EXTRAIT PROPOSÉ:
**********
À la fin de sa vie, Clémence d’Ennery décide de transformer son hôtel particulier en musée, avec l’aide d’Emile Deshayes, premier conservateur du musée Guimet. Elle enrichit et diversifie sa collection en faisant l’acquisition d’une importante collection de netsuke sur les conseils de Georges Clemenceau. Sans enfants, elle lègue sa collection, l’œuvre de sa vie, et l’hôtel particulier à l’Etat. Elle impose la gratuité de l’accès au musée, encore respectée aujourd’hui. L’hôtel particulier est le dernier témoignage de la personnalité hors-norme de cette figure du Tout-Paris et du formidable engouement des amateurs pour l’art japonais dans la seconde moitié du XIXe siècle. L’âme de Clémence d’Ennery à travers le musée qu’elle a conçu reste intacte aujourd’hui.
**********
DONNÉES FOURNIES:
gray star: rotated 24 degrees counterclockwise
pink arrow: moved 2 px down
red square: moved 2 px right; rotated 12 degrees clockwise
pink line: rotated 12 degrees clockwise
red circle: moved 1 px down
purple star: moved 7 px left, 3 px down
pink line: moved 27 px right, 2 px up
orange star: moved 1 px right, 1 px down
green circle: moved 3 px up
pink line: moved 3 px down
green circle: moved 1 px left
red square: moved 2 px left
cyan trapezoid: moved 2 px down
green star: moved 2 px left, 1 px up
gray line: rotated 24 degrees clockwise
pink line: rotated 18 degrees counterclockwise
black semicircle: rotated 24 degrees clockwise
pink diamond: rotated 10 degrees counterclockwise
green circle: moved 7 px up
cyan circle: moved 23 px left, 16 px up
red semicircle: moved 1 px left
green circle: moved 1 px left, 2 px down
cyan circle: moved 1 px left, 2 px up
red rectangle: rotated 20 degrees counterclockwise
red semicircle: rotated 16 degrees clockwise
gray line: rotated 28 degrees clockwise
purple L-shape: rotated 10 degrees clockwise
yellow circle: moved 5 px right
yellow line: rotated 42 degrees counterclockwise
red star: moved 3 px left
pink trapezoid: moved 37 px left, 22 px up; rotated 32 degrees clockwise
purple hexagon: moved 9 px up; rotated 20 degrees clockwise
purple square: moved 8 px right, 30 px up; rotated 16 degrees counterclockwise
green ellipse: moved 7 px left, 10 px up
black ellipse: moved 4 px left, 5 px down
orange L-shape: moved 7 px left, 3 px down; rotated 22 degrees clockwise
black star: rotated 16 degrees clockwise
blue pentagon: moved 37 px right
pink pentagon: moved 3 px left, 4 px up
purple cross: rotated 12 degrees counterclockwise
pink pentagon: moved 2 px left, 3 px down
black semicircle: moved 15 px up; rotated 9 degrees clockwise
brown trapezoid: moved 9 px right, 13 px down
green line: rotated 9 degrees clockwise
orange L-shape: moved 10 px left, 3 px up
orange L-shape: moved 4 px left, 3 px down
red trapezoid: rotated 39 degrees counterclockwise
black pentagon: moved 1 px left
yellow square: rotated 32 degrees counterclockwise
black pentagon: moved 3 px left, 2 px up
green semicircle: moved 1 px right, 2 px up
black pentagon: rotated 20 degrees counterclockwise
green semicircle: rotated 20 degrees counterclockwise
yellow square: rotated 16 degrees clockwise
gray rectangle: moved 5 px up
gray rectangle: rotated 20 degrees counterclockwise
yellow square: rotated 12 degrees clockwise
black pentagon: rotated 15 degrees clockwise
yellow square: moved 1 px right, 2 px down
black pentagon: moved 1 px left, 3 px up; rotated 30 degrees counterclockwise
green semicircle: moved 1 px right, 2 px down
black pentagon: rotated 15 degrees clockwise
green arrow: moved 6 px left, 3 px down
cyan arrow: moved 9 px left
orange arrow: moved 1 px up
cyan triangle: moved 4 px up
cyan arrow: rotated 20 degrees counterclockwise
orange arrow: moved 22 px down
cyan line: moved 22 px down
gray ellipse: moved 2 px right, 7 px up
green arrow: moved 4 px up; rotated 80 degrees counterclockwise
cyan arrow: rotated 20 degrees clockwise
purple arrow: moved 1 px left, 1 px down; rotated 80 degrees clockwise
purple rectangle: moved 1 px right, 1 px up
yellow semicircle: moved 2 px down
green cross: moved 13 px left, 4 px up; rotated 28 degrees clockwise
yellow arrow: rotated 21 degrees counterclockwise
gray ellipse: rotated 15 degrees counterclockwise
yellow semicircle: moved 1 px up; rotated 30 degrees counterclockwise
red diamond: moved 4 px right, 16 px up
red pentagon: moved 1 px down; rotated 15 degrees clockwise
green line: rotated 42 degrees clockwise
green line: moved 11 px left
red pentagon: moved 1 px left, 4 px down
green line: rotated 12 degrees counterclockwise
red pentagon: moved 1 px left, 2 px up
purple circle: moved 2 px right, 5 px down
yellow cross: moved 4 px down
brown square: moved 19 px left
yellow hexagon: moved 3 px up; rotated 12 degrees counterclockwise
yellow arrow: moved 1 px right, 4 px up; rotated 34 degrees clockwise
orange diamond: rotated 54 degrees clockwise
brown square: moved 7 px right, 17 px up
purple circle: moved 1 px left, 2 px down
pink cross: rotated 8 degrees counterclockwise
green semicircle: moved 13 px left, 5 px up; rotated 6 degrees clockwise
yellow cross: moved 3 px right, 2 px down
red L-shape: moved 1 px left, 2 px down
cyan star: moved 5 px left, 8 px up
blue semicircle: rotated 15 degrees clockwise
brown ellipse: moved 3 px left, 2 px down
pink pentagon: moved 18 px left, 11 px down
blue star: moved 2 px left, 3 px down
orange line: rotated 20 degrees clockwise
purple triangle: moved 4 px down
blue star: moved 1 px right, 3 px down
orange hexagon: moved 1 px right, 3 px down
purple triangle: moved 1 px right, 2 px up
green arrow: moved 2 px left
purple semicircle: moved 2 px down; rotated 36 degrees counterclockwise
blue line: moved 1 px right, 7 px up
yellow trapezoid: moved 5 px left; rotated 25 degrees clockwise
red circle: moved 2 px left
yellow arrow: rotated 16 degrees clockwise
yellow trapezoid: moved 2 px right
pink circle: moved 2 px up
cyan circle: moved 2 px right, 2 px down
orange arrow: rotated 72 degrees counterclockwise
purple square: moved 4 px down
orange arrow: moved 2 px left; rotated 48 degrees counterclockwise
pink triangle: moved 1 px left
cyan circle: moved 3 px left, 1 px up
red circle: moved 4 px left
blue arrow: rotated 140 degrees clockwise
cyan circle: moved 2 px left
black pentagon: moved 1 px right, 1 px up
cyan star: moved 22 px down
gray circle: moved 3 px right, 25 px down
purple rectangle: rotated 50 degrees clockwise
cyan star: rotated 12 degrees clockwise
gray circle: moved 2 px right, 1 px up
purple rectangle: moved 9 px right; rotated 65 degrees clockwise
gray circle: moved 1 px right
**********
CONSIGNES:
1. Recopiez le passage de l'extrait sur Clémence d'Ennery compris entre « À la fin de » et « reste intacte aujourd’hui. », bornes incluses.
2. D'après l'extrait sur Clémence d'Ennery, sur les conseils de qui a-t-elle acquis une importante collection de netsuke ?
3. Écrivez la suite de l'extrait sur Clémence d'Ennery en reprenant après sa dernière phrase.

RÉPONSES:
1.
À la fin de sa vie, Clémence d’Ennery décide de transformer son hôtel particulier en musée, avec l’aide d’Emile Deshayes, premier conservateur du musée Guimet. Elle enrichit et diversifie sa collection en faisant l’acquisition d’une importante collection de netsuke sur les conseils de Georges Clemenceau. Sans enfants, elle lègue sa collection, l’œuvre de sa vie, et l’hôtel particulier à l’Etat. Elle impose la gratuité de l’accès au musée, encore respectée aujourd’hui. L’hôtel particulier est le dernier témoignage de la personnalité hors-norme de cette figure du Tout-Paris et du formidable engouement des amateurs pour l’art japonais dans la seconde moitié du XIXe siècle. L’âme de Clémence d’Ennery à travers le musée qu’elle a conçu reste intacte aujourd’hui.

2. Sur les conseils de Georges Clemenceau.

3.
 

 

Pour aller plus loin :

  • Le musée d’Ennery est aujourd’hui géré par le musée Guimet. Il est accessible gratuitement en visite guidée uniquement sur réservation le samedi matin.
  • Un court métrage a été réalisé sur le musée d’Ennery par Jérôme Prieur en 2014, Le petit musée de Clémence d’Ennery.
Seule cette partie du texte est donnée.